I sat down with twofour54 Intaj Executive Director Paul Baker (pictured above with yours truly) bright and early this morning in the UAE Pavilion at the Festival de Cannes. He explained not only the current 30 percent production rebate offered in Abu Dhabi, which has helped attract some major productions to the Emirate lately, but also twofour54′s mission of, in Baker’s own words, culturally “inspiring the youth of the Gulf and help create a long-term sustainable production hub.” As a result, both Hollywood and Bollywood have taken notice and now the media coverage on Star Wars alone will create a deafening buzz in the region. And around the world. I know of journalists who went sneaking around the desert to find out the exact location, and get some first, exclusive photos of the set and crew, which arrived in Abu Dhabi at the beginning of May.

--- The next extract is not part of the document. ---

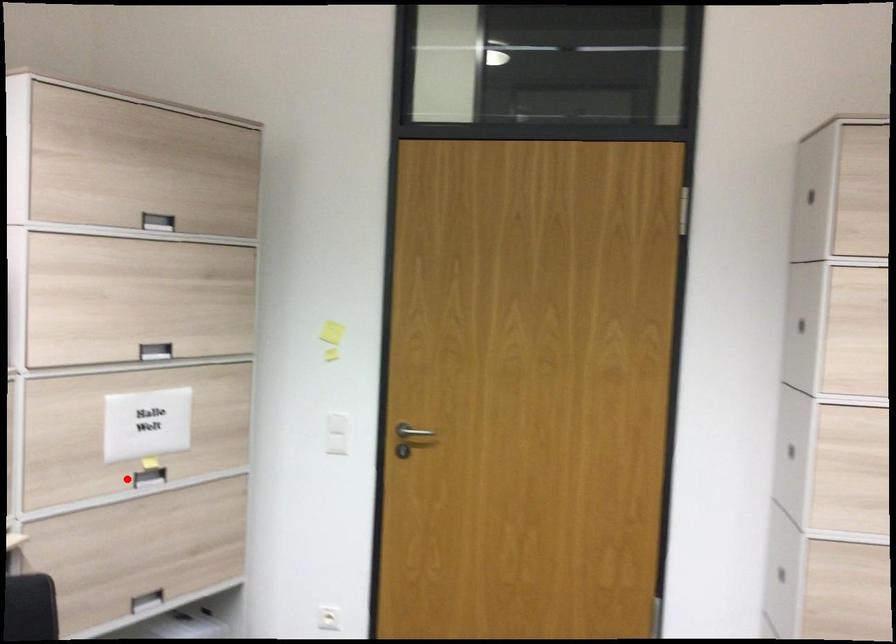
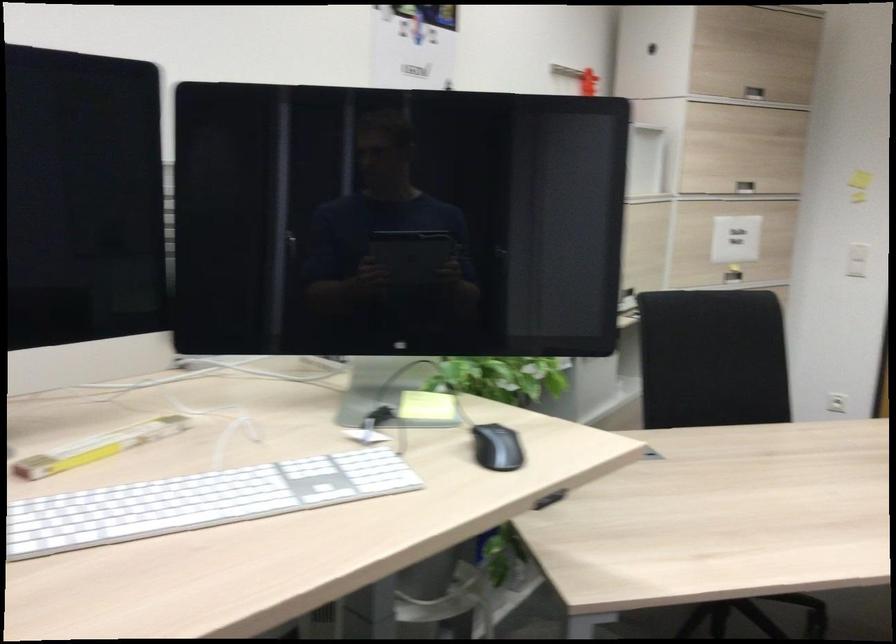
Question: I am providing you with two images of the same scene from different viewpoints. A red point is shown in image1. For the corresponding object point in image2, is it positioned nearer or farther from the camera?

The great thing about Abu Dhabi is that although the cinema industry there is relatively new, the Emirate possesses some of the best infrastructure and human resources ever. There is also the hospitality aspect, with hotels and airlines ready to receive with typical Emirati grace, and the collaboration of the government. In the case of recent Bollywood production Bang Bang, the entire Corniche, the central artery of Abu Dhabi, was shut down over a weekend to allow for the shooting of a scene. Just try and do that in NYC. Plus, as Baker so beautifully put it, “you can shoot a make-believe downtown Baghdad in the morning and retire to your posh hotel at night,” since both heritage and luxury live side by side in Abu Dhabi. But enough gushing, on my part. It’s no secret how I feel about the UAE, and for my own very selfish, very personal reasons, I am super happy about this latest announcement.
A couple of days ago, truly in Cannes-time it seems like years ago, I met Adrien Brody and director Lee Tamahori, who announced their latest project, a film based on Charles the Fifth titled Emperor. Although best known for his motto Plus Ultra, meaning “further beyond,” I enjoyed finding in my research this quote about him: “Not greedy of territory,” wrote Marcantonio Contarini in 1536, “but most greedy of peace and quiet.” It explained perfectly the choice of Brody for the role. Yet both Tamahori, a wonderfully uncompromising man with an infectious interest in everything and everyone, and Brody, who looked divinely dashing in his Dolce and Gabbana camel-colored suit, assured me that this more subtle side of Charles’ character would not be the focus of the film, rather a period of two years when he fought, conquered, loved and lived. Probably a better choice, much more exciting and cinematic.